Dentsivka
- Classification: Aerophone
- Hornbostel–Sachs classification: 421.221-12

Playing range
- c^{3}-g^{5}

= Dentsivka =

Woodwind musical instrument with a fipple

The dentsivka (Денцівка) is a woodwind musical instrument with a fipple (mouthpiece). In traditional instruments, the tuning varies with the length of the tube. It is made in a variety of different sizes: the piccolo (tuned in F), prima (in C), alto (in G), tenor (in F), and bass (in C).

Two varieties of the instrument are the dvodentsivka and the pivtoradentsivka.

==Description==
The dentsivka is a woodwind musical instrument. It differs from a sopilka in that, like the western European recorder, it has a fipple (mouthpiece), and so is classified as a duct flute.

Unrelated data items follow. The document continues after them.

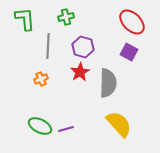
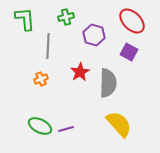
red ellipse: moved 1 px up
purple hexagon: moved 11 px right, 12 px up
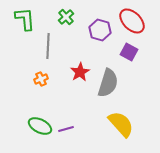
green cross: rotated 28 degrees counterclockwise
purple hexagon: moved 6 px right, 5 px up
gray semicircle: rotated 16 degrees clockwise
yellow semicircle: moved 2 px right
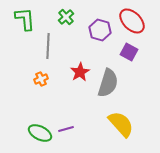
green ellipse: moved 7 px down
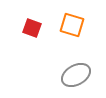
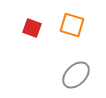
gray ellipse: rotated 16 degrees counterclockwise
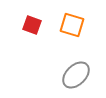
red square: moved 3 px up
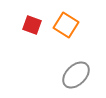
orange square: moved 6 px left; rotated 15 degrees clockwise
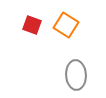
gray ellipse: rotated 48 degrees counterclockwise
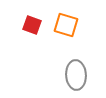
orange square: rotated 15 degrees counterclockwise
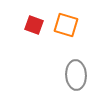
red square: moved 2 px right
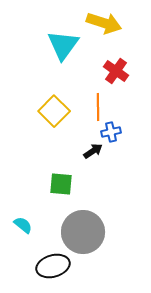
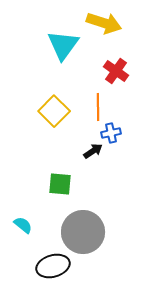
blue cross: moved 1 px down
green square: moved 1 px left
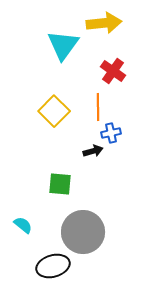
yellow arrow: rotated 24 degrees counterclockwise
red cross: moved 3 px left
black arrow: rotated 18 degrees clockwise
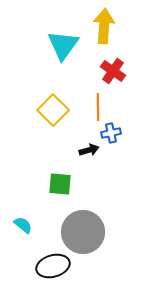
yellow arrow: moved 3 px down; rotated 80 degrees counterclockwise
yellow square: moved 1 px left, 1 px up
black arrow: moved 4 px left, 1 px up
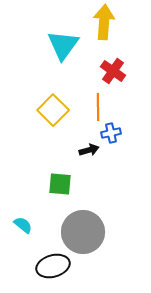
yellow arrow: moved 4 px up
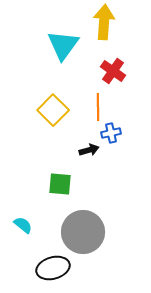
black ellipse: moved 2 px down
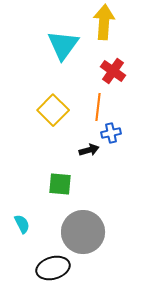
orange line: rotated 8 degrees clockwise
cyan semicircle: moved 1 px left, 1 px up; rotated 24 degrees clockwise
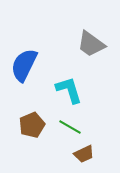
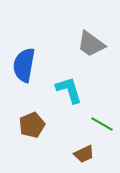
blue semicircle: rotated 16 degrees counterclockwise
green line: moved 32 px right, 3 px up
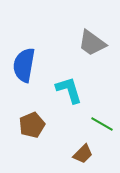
gray trapezoid: moved 1 px right, 1 px up
brown trapezoid: moved 1 px left; rotated 20 degrees counterclockwise
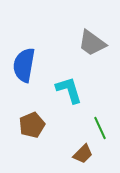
green line: moved 2 px left, 4 px down; rotated 35 degrees clockwise
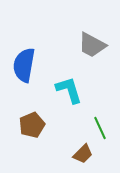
gray trapezoid: moved 2 px down; rotated 8 degrees counterclockwise
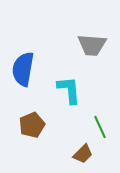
gray trapezoid: rotated 24 degrees counterclockwise
blue semicircle: moved 1 px left, 4 px down
cyan L-shape: rotated 12 degrees clockwise
green line: moved 1 px up
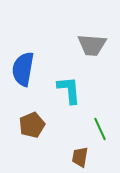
green line: moved 2 px down
brown trapezoid: moved 3 px left, 3 px down; rotated 145 degrees clockwise
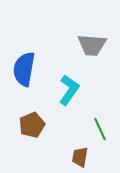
blue semicircle: moved 1 px right
cyan L-shape: rotated 40 degrees clockwise
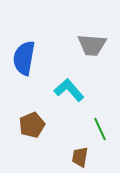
blue semicircle: moved 11 px up
cyan L-shape: rotated 76 degrees counterclockwise
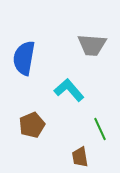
brown trapezoid: rotated 20 degrees counterclockwise
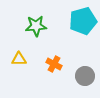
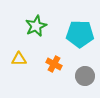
cyan pentagon: moved 3 px left, 13 px down; rotated 16 degrees clockwise
green star: rotated 20 degrees counterclockwise
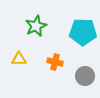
cyan pentagon: moved 3 px right, 2 px up
orange cross: moved 1 px right, 2 px up; rotated 14 degrees counterclockwise
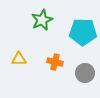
green star: moved 6 px right, 6 px up
gray circle: moved 3 px up
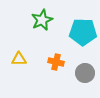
orange cross: moved 1 px right
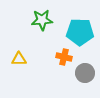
green star: rotated 20 degrees clockwise
cyan pentagon: moved 3 px left
orange cross: moved 8 px right, 5 px up
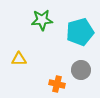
cyan pentagon: rotated 16 degrees counterclockwise
orange cross: moved 7 px left, 27 px down
gray circle: moved 4 px left, 3 px up
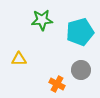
orange cross: rotated 14 degrees clockwise
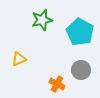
green star: rotated 10 degrees counterclockwise
cyan pentagon: rotated 28 degrees counterclockwise
yellow triangle: rotated 21 degrees counterclockwise
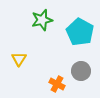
yellow triangle: rotated 35 degrees counterclockwise
gray circle: moved 1 px down
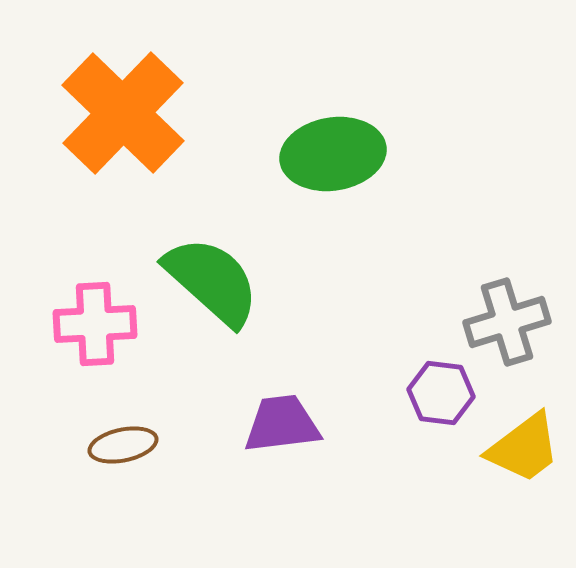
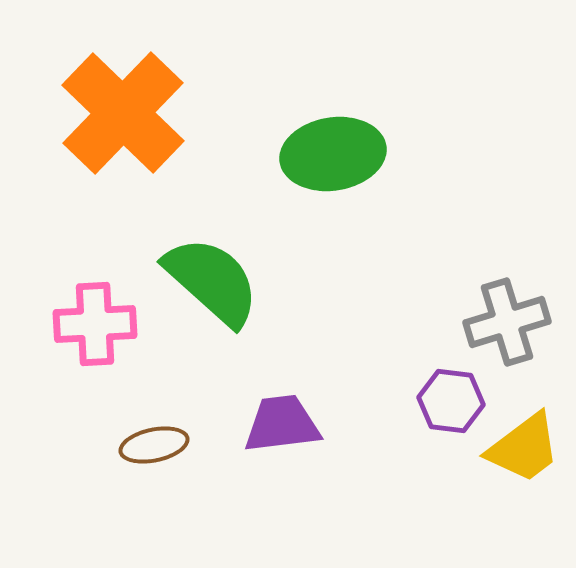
purple hexagon: moved 10 px right, 8 px down
brown ellipse: moved 31 px right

A dentsivka is made from a tube of wood approximately 30 to 40 cm long. Tone holes are cut (or burnt) into the tube and the fipple is made at one end. If the fipple is on the top of the instrument on the same plane as the playing holes, instead of the underside, the instrument is technically a kosa dudka (Коса дудка), though the distinction is not often made. The internal diameter is usually 12 to 14 mm, with the walls of the tube being 2 to 3 mm thick. In traditional instruments, the tuning varies with the length of the tube. The notes produced are usually diatonic, with a range of two and a half octaves.

Some dentsivkas from Western Ukraine have five tone holes. In recent times, chromatic ten-hole fingering has been developed for this instrument that has carried on to most of the other instruments in the sopilka family.

The dentsivka is made in a variety of different sizes: the piccolo (tuned in F), prima (in C), alto (in G), tenor (in F), and bass (in C).

==Dvodentsivka and pivtoradentsivka==
The dvodentsivka is made by joining two dentsivkas together into one instrument.

The pivtoradentsivka (Півтораденцівка) consists of two dentsivkas joined together, but with only one of the pipes having fingerholes, the other acting as a drone. The drone pipe in a pivtoradentsivka is usually shorter than the playing pipe. The instrument has the same fingering as the standard dentsivka.